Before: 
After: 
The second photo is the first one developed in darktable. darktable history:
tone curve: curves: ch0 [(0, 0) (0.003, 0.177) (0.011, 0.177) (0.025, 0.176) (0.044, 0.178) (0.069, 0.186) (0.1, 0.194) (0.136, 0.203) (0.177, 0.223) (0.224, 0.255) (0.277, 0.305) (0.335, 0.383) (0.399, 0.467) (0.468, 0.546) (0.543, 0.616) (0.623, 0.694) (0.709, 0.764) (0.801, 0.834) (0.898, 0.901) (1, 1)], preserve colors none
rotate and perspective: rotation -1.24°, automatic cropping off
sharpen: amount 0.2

==============================

INSTRUCTIONS TO FOLLOW »
Rewrite the material above with every instance of "developed" changed to "processed" and nothing else altered.

EXPECTED OUTPUT »
Before: 
After: 
The second photo is the first one processed in darktable. darktable history:
tone curve: curves: ch0 [(0, 0) (0.003, 0.177) (0.011, 0.177) (0.025, 0.176) (0.044, 0.178) (0.069, 0.186) (0.1, 0.194) (0.136, 0.203) (0.177, 0.223) (0.224, 0.255) (0.277, 0.305) (0.335, 0.383) (0.399, 0.467) (0.468, 0.546) (0.543, 0.616) (0.623, 0.694) (0.709, 0.764) (0.801, 0.834) (0.898, 0.901) (1, 1)], preserve colors none
rotate and perspective: rotation -1.24°, automatic cropping off
sharpen: amount 0.2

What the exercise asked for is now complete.